St Dominic’s Holy Well: A Spring Beneath Truro’s Streets
A descent into water. St Dominic’s Holy Well is a natural spring in the parish of St George, in Truro, Cornwall. The well now bearing the name sits in the front garden of Carvedras House on St George’s Road, and the architecture here is essentially an architecture of approach: a flight of stone steps drops from street level down to the site. The structure appears to have been built in the 17th century. There is little ornament to read in the record, but there is a clear spatial gesture, the deliberate lowering of the visitor from the public realm of the road into the quiet, enclosed register of the water below.
A Question of Place
What the record makes plain is that this is not the original St Dominic’s well. There has been a confusion between an older Carvedras House, on the ground now occupied by 78 to 95 Kenwyn Street, and the newer house on St George’s Hill.
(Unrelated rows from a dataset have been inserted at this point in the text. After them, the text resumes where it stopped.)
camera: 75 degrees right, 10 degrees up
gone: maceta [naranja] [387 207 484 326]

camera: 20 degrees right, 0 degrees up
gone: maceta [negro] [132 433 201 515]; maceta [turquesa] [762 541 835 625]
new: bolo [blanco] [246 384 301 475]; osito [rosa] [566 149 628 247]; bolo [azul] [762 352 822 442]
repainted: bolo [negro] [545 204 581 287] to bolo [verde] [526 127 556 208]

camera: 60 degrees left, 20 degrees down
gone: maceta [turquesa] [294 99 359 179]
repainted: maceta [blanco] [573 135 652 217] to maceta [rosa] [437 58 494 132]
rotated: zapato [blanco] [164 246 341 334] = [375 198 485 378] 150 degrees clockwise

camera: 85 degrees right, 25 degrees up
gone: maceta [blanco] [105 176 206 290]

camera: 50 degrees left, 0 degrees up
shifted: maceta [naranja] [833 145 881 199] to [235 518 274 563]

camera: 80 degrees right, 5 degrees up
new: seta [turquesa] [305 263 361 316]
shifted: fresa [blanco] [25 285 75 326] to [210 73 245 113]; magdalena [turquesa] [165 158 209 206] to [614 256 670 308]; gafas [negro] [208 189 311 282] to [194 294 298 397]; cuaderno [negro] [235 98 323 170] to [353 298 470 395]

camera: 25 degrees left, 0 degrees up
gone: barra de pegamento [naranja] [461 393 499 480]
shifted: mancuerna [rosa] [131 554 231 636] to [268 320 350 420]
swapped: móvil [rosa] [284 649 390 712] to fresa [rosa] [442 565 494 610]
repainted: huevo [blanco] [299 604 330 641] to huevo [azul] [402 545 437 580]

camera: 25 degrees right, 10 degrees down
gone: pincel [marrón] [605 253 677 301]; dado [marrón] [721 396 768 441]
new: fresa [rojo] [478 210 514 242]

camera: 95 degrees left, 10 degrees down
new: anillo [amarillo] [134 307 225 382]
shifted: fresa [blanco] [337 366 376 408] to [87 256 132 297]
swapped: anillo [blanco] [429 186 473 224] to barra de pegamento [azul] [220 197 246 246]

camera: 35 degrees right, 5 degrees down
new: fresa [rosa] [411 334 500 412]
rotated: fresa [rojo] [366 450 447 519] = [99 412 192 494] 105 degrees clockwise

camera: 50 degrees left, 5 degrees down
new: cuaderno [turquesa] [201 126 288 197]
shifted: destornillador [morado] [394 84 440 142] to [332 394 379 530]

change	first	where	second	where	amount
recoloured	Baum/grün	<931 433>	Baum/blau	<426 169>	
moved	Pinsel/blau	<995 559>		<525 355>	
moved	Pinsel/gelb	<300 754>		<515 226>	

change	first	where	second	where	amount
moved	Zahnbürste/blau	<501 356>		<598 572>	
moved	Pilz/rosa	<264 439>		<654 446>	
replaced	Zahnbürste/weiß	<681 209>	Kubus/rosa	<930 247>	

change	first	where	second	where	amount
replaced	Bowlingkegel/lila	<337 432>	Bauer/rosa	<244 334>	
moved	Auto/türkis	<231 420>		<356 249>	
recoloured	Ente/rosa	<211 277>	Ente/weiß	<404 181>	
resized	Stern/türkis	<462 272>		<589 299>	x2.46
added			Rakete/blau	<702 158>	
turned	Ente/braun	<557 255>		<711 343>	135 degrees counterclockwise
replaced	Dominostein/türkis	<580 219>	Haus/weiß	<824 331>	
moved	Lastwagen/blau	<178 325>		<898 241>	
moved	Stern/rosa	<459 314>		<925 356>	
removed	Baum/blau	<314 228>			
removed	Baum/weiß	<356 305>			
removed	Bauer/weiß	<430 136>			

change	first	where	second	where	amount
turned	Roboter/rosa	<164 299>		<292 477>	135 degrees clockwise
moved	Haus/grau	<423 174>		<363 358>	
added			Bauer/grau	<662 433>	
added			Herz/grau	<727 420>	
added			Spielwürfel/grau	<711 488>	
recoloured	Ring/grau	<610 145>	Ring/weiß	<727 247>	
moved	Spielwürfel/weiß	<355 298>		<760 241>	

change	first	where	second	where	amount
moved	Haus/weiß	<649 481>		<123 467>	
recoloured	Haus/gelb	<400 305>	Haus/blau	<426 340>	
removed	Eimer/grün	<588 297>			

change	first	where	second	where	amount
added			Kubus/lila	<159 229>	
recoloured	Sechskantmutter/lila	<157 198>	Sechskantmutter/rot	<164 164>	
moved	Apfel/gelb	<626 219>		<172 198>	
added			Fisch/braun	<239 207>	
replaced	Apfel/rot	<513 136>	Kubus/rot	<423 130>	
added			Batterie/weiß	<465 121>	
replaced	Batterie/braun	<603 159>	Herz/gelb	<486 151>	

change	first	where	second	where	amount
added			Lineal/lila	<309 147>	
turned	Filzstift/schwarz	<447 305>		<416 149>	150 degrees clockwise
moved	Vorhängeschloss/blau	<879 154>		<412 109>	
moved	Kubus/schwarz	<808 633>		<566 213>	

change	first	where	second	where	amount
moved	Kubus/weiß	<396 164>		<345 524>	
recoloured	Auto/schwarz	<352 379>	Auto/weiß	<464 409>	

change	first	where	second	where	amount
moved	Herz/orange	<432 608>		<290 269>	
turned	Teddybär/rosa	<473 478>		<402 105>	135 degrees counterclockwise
A lease of 1664 describes, near the old Carvedras House, “all that decayed old pair of walls” beside the orchard, with ground “leading from the pear tree to the way bounding with the gate of John Robarts leading to St. Dominick’s well.” That lane, beside 95 Kenwyn Street and now passing Kenwyn Mews, led to a point marked on old Ordnance Survey maps as “Friary Well site of.” This was the true St Dominic’s Well, the well of the White Friars, the Dominicans of the Friary Meads of Carvedras Manor.
The Lost Friary
The water belonged to a vanished house of religion. The Dominican Friary stood between Kenwyn Street and the river, founded by one of the Reskymer family and built in the 13th century, its church dedicated by Bishop Bronescombe on Michaelmas day, 1259. It was a missionary centre with a church and chapter house; the church is recorded as having had a lofty tower with pinnacles and three bells. At the Dissolution of the Monasteries in 1538 the friary held a prior and ten friars.
An archaeology of absence. A century and a half ago, parts of the church and the holy well were still distinctly visible in a meadow called the Friary; later, with the site cut through by Castle Street and Frances Street, a careful examination found no remains save a few worked stones built into walls. The spring endures where the masonry does not.